Un perro en el subte, o lo que duele mantenerse atento.
El sábado pasado y subí al subte. En una de las paradas que va de Retiro a Constitución, las puertas se abrieron con un chiflido y entró un perro color café. No me pregunten cómo llegó ahí, hay que bajar varias escaleras y eso es todo lo que sé.
(Para los que no vivan en la Capital, tal vez sirva aclarar que los fines de semana todo aquí está bastante desolado, y más si es fin de año).
Sigo.
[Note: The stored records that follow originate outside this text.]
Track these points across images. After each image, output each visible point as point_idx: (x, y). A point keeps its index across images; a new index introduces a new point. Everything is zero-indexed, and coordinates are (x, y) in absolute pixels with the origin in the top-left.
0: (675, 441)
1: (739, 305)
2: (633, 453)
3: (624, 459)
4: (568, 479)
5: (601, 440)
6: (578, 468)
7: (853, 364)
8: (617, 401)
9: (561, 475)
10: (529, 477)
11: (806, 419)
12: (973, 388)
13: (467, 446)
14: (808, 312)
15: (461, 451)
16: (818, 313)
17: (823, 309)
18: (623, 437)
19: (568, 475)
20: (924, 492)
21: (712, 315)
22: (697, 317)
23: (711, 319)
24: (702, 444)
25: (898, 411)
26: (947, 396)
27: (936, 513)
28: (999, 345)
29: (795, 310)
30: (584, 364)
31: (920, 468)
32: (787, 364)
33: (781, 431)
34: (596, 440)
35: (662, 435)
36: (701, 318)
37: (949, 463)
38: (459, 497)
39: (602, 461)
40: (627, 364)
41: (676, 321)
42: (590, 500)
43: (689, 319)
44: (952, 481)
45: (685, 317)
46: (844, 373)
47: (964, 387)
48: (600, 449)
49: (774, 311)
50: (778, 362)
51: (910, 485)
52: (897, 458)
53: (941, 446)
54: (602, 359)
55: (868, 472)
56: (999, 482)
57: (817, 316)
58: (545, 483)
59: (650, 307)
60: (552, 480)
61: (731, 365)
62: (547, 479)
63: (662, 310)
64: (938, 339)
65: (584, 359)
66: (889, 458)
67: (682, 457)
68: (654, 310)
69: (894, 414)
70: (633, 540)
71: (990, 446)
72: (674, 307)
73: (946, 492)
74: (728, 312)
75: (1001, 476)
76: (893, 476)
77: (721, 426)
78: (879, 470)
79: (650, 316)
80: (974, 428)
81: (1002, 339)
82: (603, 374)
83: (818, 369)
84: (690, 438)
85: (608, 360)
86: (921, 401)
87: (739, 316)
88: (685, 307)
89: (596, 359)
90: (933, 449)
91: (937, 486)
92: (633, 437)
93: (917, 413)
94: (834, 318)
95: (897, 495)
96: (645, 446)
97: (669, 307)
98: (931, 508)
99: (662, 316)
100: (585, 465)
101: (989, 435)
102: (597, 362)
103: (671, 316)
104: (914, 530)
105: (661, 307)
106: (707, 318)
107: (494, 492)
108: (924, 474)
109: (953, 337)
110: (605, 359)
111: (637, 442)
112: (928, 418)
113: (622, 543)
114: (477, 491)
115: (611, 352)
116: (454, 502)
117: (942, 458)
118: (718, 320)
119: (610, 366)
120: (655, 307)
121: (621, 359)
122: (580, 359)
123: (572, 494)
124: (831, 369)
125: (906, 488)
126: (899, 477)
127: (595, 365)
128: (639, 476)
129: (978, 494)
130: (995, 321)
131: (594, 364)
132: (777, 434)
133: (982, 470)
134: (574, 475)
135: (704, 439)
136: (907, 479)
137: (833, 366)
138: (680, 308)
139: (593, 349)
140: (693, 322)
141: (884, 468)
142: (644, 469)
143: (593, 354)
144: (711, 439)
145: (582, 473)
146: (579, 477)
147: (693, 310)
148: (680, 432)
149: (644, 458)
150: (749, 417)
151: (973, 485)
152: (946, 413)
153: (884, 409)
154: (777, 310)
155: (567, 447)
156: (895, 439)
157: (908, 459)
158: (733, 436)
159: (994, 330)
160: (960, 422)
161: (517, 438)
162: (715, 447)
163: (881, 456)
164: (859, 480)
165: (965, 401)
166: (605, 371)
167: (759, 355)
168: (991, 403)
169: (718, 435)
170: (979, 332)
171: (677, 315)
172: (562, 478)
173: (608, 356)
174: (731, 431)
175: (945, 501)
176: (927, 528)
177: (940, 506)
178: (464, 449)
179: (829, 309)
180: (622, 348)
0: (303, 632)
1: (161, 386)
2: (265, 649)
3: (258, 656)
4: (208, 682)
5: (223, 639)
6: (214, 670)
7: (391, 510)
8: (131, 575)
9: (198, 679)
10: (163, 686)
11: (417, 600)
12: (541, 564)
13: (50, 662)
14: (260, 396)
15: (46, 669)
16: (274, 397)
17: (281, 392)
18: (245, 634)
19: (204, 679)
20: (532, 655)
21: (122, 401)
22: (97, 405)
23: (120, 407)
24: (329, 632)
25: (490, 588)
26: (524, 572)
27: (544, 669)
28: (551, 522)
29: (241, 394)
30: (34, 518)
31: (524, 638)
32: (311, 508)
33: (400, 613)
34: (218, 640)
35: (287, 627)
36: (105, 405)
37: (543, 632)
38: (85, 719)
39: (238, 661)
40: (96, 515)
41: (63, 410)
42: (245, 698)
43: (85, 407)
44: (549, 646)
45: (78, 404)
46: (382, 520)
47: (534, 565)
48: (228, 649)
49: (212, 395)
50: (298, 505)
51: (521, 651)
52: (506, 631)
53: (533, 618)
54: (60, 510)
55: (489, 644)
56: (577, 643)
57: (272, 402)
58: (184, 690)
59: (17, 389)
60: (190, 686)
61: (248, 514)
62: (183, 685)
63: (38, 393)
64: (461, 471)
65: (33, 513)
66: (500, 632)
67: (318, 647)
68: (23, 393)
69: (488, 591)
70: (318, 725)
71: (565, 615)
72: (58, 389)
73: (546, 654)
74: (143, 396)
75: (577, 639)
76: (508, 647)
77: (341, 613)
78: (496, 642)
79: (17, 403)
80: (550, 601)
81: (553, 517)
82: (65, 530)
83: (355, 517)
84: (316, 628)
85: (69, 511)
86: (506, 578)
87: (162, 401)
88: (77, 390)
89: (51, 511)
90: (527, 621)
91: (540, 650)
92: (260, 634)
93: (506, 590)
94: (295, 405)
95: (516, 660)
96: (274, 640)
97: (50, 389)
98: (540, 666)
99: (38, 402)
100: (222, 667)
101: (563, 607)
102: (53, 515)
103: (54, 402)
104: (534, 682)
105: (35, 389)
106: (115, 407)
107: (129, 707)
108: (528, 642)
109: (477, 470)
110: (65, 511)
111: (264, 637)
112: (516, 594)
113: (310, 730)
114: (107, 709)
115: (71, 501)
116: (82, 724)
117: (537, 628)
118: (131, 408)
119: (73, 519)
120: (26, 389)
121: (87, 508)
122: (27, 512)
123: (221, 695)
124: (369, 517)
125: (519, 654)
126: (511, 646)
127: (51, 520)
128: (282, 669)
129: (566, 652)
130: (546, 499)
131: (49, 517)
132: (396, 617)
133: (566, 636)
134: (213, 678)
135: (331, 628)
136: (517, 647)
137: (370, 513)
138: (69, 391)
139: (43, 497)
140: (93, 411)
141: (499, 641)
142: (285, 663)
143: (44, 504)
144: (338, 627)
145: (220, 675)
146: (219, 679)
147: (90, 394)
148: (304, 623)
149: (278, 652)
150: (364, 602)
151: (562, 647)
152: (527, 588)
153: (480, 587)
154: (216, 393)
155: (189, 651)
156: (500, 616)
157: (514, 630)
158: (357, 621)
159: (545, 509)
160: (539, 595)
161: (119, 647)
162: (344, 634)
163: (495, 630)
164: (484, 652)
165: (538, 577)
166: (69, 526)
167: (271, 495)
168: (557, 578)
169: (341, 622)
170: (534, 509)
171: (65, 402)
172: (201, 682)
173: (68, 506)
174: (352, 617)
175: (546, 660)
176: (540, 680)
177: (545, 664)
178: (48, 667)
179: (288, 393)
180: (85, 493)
Muy poca gente viajaba y el bicho nos miró uno por uno.
En mi cabeza aparecieron subtes invisibles en los que seguramente nosotros, que nos creemos tan pensantes, nos subimos sin tener ninguna idea del destino. Entramos a esos vagones con gestos pequeñitos, acaso tan despreciables como los pocos pasos que metieron al viajero insólito en aquel espacio nuevo que iba a cambiarle la vida.
Maldito perro, nada de eso le preocupaba.
Me bajé -¿cobardemente?- antes que él. Todavía pude verlo cuando empecé a subir por la escalera mecánica; su vaivén paseando de un vagón a otro mientras todo el tren ya se movía otra vez. Salí: ví la tarde que se desarmaba en un fin de semana desierto y me subí a la calecita de mis preocupaciones. Me deslumbró la luz de la calle.
Un segundo antes de olvidar esto que cuento, me despedí de aquel polizón imaginándolo rumbo a lo desconocido, moviendo la cola con alegría.